One by one the small guns on the main deck of the Richard were silenced. The crews were swept away, guns were dismounted, carriages broken and shattered, and finally the whole side of the Richard from the mainmast aft was beaten in; so much so, that during the latter part of the action the shot of the Serapis passed completely through the Richard, and, meeting no opposition, fell harmlessly into the sea far on the other side. In the excitement the English never thought of depressing their guns and tearing the bottom out of the Richard. As it was, transoms were beaten out, stern frames were cut to pieces, and a few stanchions alone supported the decks above. Why they did not collapse and fall into the hull beneath it, with the guns and men on them, is a mystery. In addition to all this, the ship was on fire repeatedly, and men were continually called away from their stations to fight the flames.
Dale and de Weibert had just fired their last shots from the remaining guns of the main battery which were serviceable when a new complication was added to the scene. The men guarding the prisoners had been gradually picked off by the shot of the enemy. The Richard was leaking rapidly, and when the carpenter sounded the well a little after nine o'clock, late in the action, he discovered several feet of water in it. In great alarm he shrieked out that they were sinking. The few remaining men in the gun room ran for the hatchways. The master at arms, thinking that all was over, unlocked the hatches and released the prisoners, crying out at the same time, "On deck, everybody; the ship is sinking!" The Englishmen in panic terror scrambled up through the narrow hatchways, and fought desperately with each other in their wild hurry to reach the deck, where the carpenter had preceded them, still shouting that the ship was sinking, and now crying loudly, "Quarter! Quarter!"
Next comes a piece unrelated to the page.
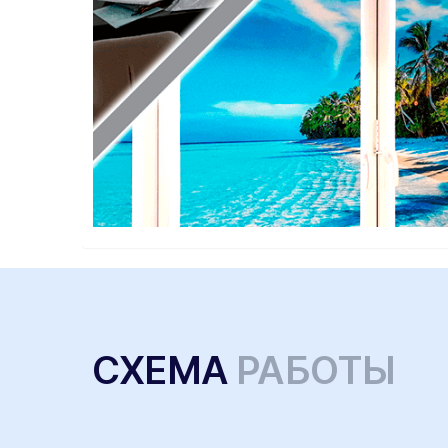
СХЕМА
РАБОТЫ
As the carpenter ran aft, shouting his message of fear and alarm, he was followed by some of the forward officers, who, catching the contagion of his terror, repeated his words. Reaching the poop deck, the carpenter fumbled in the darkness for the halliards to haul down the flag, calling out to Jones that all was lost, the ship sinking, and that he must surrender. Other officers and men joined in the cry. It was another critical moment. Pearson, hearing the commotion, again hailed, asking if the Richard had struck. Jones, unable to stop the outcry of the terrified carpenter, smashed his skull with the butt of his pistol, and answered the second request of Pearson with, as he says, a most determined negative. We can imagine it. By his presence of mind in silencing the carpenter, and a supreme exertion of his indomitable will power, Jones soon succeeded in checking the incipient panic on the spar deck. At this period of the fight some accounts say that Pearson called his boarders from below and attempted to board. The advance was met by Jones at the head of a few men, pike in hand, with such firmness that it was not pressed home, and the men returned to their stations at the guns and resumed the fight.
Meanwhile, Richard Dale, seconded by his midshipmen, with rare and never-to-be-undervalued presence of mind, had stopped the oncoming rush of frightened English prisoners, who now greatly outnumbered the broken crew of the Richard. He sprang among them, beating them down, driving them back, menacing them with the point of the sword, at the same time telling them that the English ship was sinking, and that they were in the same condition, and unless they went to the pumps immediately all hands would be inevitably lost. The audacity of this statement was worthy of Jones himself. on the part of a boy of twenty-three years of age. Such a young man under present conditions in the United States Navy probably would be filling the responsible station of a naval cadet afloat![16] Instantly divining this new peril, the commodore himself sprang to the hatchway and seconded Dale's effort. Incredible as it seems, the two men actually forced the panic-stricken, bewildered, and terrified English prisoners to man the pumps, thus relieving a number of the crew of the Richard; and the singular spectacle was presented of an American ship kept afloat by the efforts of Englishmen, and thus enabled to continue an almost hopeless combat. Dale, with imperturbable audacity, remained below in command of them.
The Richard was a wreck. She had been fought to a standstill. Her battery was silenced, her decks were filled with released prisoners, she was making water fast, she was on fire in two or three places; numbers of her crew had been killed and wounded, the water had overflowed the cockpit, and the frightened surgeon had been driven to the deck, where, in conjunction with some of the French officers, he counseled surrender.
"What!" cried Paul Jones, smiling at the surgeon, "What, doctor! Would you have me strike to a drop of water? Help me to get this gun over!"
But the doctor, liking the looks of things on deck even less than below, ran down the hatchway, and, his station untenable, wandered to and fro and ministered to the wounded on every side as best he could. Meanwhile Jones had taken the place of the purser, Mr. Mease, commanding the upper battery, who had been severely wounded and forced to leave his station. The commodore was personally directing the fire of the upper deck guns left serviceable on the Richard, the two 9-pounders on the quarter-deck. With great exertion another gun was dragged over from the port side, Jones lending a hand with the rest, and the fire of the three was concentrated upon the mainmast of the Serapis.